(EXERCISE AIM):
Please render the text read from each page in the data as a JSON list of strings, one string per line, leaving out blank lines.

(EXTRACTED INFORMATION):
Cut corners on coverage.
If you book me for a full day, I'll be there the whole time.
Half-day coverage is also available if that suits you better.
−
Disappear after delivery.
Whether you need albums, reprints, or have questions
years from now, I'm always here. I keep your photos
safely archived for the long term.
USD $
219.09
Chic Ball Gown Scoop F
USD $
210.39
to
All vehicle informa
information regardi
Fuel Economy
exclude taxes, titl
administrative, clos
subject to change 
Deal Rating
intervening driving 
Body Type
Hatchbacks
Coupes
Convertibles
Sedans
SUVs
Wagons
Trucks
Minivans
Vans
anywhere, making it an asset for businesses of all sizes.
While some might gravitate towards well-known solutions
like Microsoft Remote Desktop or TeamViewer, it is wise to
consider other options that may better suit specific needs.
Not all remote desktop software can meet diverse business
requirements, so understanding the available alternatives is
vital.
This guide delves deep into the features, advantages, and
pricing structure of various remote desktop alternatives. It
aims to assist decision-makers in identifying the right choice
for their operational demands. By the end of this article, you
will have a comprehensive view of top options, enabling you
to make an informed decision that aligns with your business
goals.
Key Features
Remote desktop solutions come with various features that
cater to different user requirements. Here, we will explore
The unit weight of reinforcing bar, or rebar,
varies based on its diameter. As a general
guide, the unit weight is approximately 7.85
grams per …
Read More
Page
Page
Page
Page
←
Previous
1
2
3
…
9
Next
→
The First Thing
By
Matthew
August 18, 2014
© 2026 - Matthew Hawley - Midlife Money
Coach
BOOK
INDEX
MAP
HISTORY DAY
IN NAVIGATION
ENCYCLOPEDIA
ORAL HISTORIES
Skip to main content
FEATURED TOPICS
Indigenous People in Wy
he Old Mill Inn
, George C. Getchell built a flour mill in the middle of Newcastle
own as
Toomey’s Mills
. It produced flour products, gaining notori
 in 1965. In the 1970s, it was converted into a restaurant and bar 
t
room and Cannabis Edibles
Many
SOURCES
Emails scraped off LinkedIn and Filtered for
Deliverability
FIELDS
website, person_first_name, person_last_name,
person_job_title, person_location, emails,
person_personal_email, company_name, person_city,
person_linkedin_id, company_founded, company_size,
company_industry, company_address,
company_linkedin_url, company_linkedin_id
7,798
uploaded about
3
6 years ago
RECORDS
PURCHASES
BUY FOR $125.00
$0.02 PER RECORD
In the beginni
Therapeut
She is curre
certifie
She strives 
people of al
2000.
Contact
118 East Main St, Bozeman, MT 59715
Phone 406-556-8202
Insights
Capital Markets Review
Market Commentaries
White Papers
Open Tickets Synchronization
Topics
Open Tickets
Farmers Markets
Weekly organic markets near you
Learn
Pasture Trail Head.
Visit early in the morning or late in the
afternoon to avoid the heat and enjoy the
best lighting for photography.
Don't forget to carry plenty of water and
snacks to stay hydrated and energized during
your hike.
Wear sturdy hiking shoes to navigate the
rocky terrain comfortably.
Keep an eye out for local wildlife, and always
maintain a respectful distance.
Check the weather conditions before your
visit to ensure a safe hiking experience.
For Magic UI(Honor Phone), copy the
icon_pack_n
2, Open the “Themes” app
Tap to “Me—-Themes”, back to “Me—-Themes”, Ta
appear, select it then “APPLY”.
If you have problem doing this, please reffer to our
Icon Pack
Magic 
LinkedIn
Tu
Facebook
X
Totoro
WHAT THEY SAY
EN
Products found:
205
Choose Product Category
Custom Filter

(RESPONSE):
[
  "Cut corners on coverage.",
  "If you book me for a full day, I'll be there the whole time.",
  "Half-day coverage is also available if that suits you better.",
  "−",
  "Disappear after delivery.",
  "Whether you need albums, reprints, or have questions",
  "years from now, I'm always here. I keep your photos",
  "safely archived for the long term.",
  "USD $",
  "219.09",
  "Chic Ball Gown Scoop F",
  "USD $",
  "210.39",
  "to",
  "All vehicle informa",
  "information regardi",
  "Fuel Economy",
  "exclude taxes, titl",
  "administrative, clos",
  "subject to change ",
  "Deal Rating",
  "intervening driving ",
  "Body Type",
  "Hatchbacks",
  "Coupes",
  "Convertibles",
  "Sedans",
  "SUVs",
  "Wagons",
  "Trucks",
  "Minivans",
  "Vans",
  "anywhere, making it an asset for businesses of all sizes.",
  "While some might gravitate towards well-known solutions",
  "like Microsoft Remote Desktop or TeamViewer, it is wise to",
  "consider other options that may better suit specific needs.",
  "Not all remote desktop software can meet diverse business",
  "requirements, so understanding the available alternatives is",
  "vital.",
  "This guide delves deep into the features, advantages, and",
  "pricing structure of various remote desktop alternatives. It",
  "aims to assist decision-makers in identifying the right choice",
  "for their operational demands. By the end of this article, you",
  "will have a comprehensive view of top options, enabling you",
  "to make an informed decision that aligns with your business",
  "goals.",
  "Key Features",
  "Remote desktop solutions come with various features that",
  "cater to different user requirements. Here, we will explore",
  "The unit weight of reinforcing bar, or rebar,",
  "varies based on its diameter. As a general",
  "guide, the unit weight is approximately 7.85",
  "grams per …",
  "Read More",
  "Page",
  "Page",
  "Page",
  "Page",
  "←",
  "Previous",
  "1",
  "2",
  "3",
  "…",
  "9",
  "Next",
  "→",
  "The First Thing",
  "By",
  "Matthew",
  "August 18, 2014",
  "© 2026 - Matthew Hawley - Midlife Money",
  "Coach",
  "BOOK",
  "INDEX",
  "MAP",
  "HISTORY DAY",
  "IN NAVIGATION",
  "ENCYCLOPEDIA",
  "ORAL HISTORIES",
  "Skip to main content",
  "FEATURED TOPICS",
  "Indigenous People in Wy",
  "he Old Mill Inn",
  ", George C. Getchell built a flour mill in the middle of Newcastle",
  "own as",
  "Toomey’s Mills",
  ". It produced flour products, gaining notori",
  " in 1965. In the 1970s, it was converted into a restaurant and bar ",
  "t",
  "room and Cannabis Edibles",
  "Many",
  "SOURCES",
  "Emails scraped off LinkedIn and Filtered for",
  "Deliverability",
  "FIELDS",
  "website, person_first_name, person_last_name,",
  "person_job_title, person_location, emails,",
  "person_personal_email, company_name, person_city,",
  "person_linkedin_id, company_founded, company_size,",
  "company_industry, company_address,",
  "company_linkedin_url, company_linkedin_id",
  "7,798",
  "uploaded about",
  "3",
  "6 years ago",
  "RECORDS",
  "PURCHASES",
  "BUY FOR $125.00",
  "$0.02 PER RECORD",
  "In the beginni",
  "Therapeut",
  "She is curre",
  "certifie",
  "She strives ",
  "people of al",
  "2000.",
  "Contact",
  "118 East Main St, Bozeman, MT 59715",
  "Phone 406-556-8202",
  "Insights",
  "Capital Markets Review",
  "Market Commentaries",
  "White Papers",
  "Open Tickets Synchronization",
  "Topics",
  "Open Tickets",
  "Farmers Markets",
  "Weekly organic markets near you",
  "Learn",
  "Pasture Trail Head.",
  "Visit early in the morning or late in the",
  "afternoon to avoid the heat and enjoy the",
  "best lighting for photography.",
  "Don't forget to carry plenty of water and",
  "snacks to stay hydrated and energized during",
  "your hike.",
  "Wear sturdy hiking shoes to navigate the",
  "rocky terrain comfortably.",
  "Keep an eye out for local wildlife, and always",
  "maintain a respectful distance.",
  "Check the weather conditions before your",
  "visit to ensure a safe hiking experience.",
  "For Magic UI(Honor Phone), copy the",
  "icon_pack_n",
  "2, Open the “Themes” app",
  "Tap to “Me—-Themes”, back to “Me—-Themes”, Ta",
  "appear, select it then “APPLY”.",
  "If you have problem doing this, please reffer to our",
  "Icon Pack",
  "Magic ",
  "LinkedIn",
  "Tu",
  "Facebook",
  "X",
  "Totoro",
  "WHAT THEY SAY",
  "EN",
  "Products found:",
  "205",
  "Choose Product Category",
  "Custom Filter"
]